Правый, живой глаз Циклопа, увеличенный стеклом очков, с пугающей быстротой приобретает мертвенную холодность левого, фарфорового. В голосе проскальзывает резкая нота. Уловив ее, двое за столиком в углу угрюмо настораживаются и смотрят в нашу сторону.

– Успокойтесь, Шарль, – говорю я и медленно, не расплескав ни капли, подношу ко рту чашку с остывшим кофе. – Согласитесь, что я прав: Фогель не производит впечатления первого ученика.

– Скажите-ка это ему.

– Ну нет! Хирурги дерут втридорога, особенно когда имеют дело со сложными переломами… Но я не об этом, Шарль! Просто мне кажется, что на кладбище нужно было ехать нам с вами. Второе кашпо слева в нижнем ряду и три крапчатых гвоздики, и Кло прочла бы мой призыв: «Приходи завтра!»

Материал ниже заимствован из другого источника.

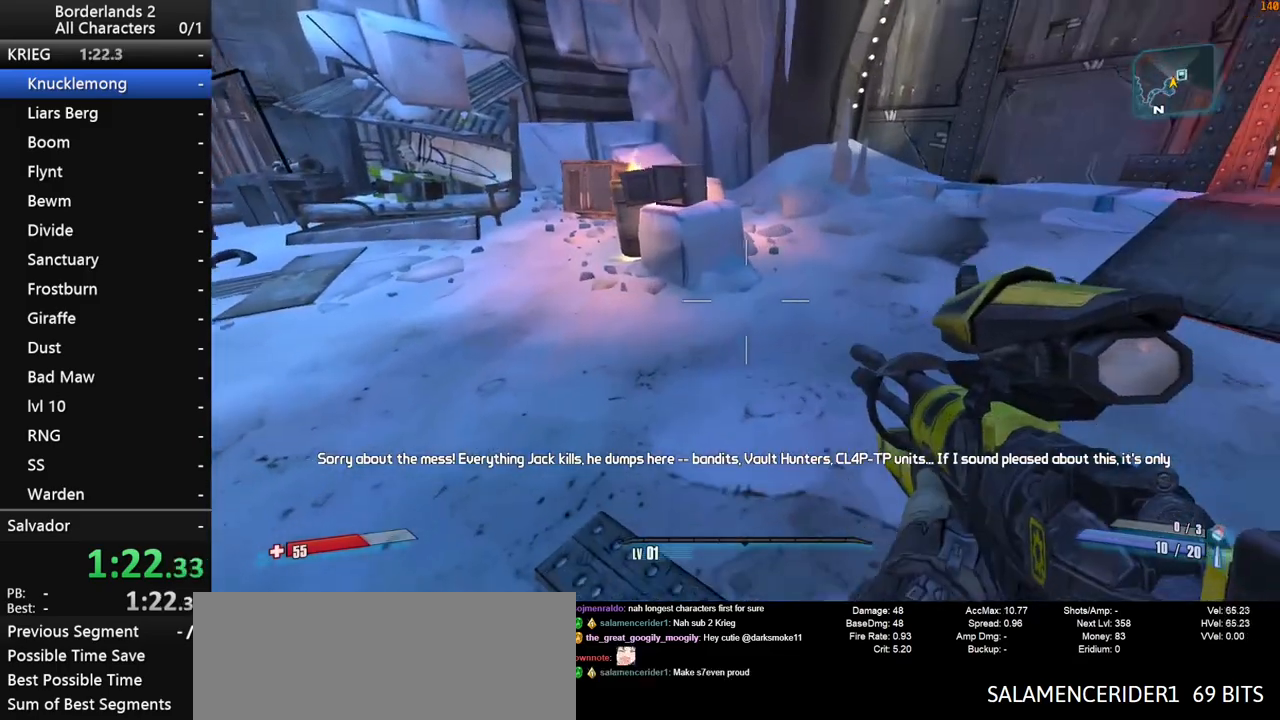
{"keys": ["a", "space"], "mouse": [], "mouse_move": "still", "events": [[17, "w", "down"], [67, "space", "down"], [350, "a", "down"], [433, "w", "up"]]}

Живой глаз Циклопа тихо оттаивает.

– Или наоборот, говорит он с полуулыбкой. – «Не приходи никогда». Три махровые гвоздики и еще какой-нибудь пустячок, о котором вы мне позабыли сказать. Так может быть?

Беседовать с Циклопом одно наслаждение. Он строит фразы легко и изящно, и где-нибудь в светском салоне я бы мог ошибиться и принять его за маменькиного сынка с приличным состоянием. В своем кабинете он явно не на месте. Письменный стол слишком огромен для него, а пуританские формы полевых телефонных аппаратов диссонируют с его белоснежными рубашками из батиста и очками в тонкой золотой оправе. Когда я впервые увидел его за столом, то с грустью понял, что судьба подкинула мне чистое «зеро».

Очевидно, флюиды и прочие импульсы, рождающиеся при работе мозга, все-таки существуют, ибо Циклоп вдруг накрывает мою руку своей почти бесплотной и мягко говорит:

– Не надо волноваться, мой друг.

– С чего вы взяли?..

– Ну, ну, только не лгите. Я же вижу: вам не по себе. Сознайтесь, что Кло – мираж в пустыне, и мы сейчас же поедем домой. Ну как?

– Подождем.

– А не зря?

– Чего вы хотите? – говорю я серьезно. – Чтобы я взял и вынул вам ее из кармана? … Черт возьми, я больше вас заинтересован в свидании. Если мы уедем, а она придет, кто проиграет? Не вы же?

– Будь по-вашему, Мюнхгаузен! Гарсон, еще два кофе. Не очень крепких.

После полудня в кафе пусто. Девушки, забегающие сюда, чтобы за бокалом оранжада посплетничать о любовниках и купить у буфетчика из-под полы пару чулок «паутинка», – все эти Мари, Рози и Люлю с кожей той нежной голубизны, что свидетельствует о постоянном недоедании, давно уже разошлись по своим конторам, шляпным мастерским и салонам мод. Кафе, как и весь Париж, в промежутке с часу до четырех – зона пустыни, и только мы застряли в нем, как бедуины на привале.

– Пейте, – говорит мне Циклоп и отставляет свою чашку. – Договорились – еще полчаса? И баста!

– Кло придет. Вы получите ее, Шарль, а я получу…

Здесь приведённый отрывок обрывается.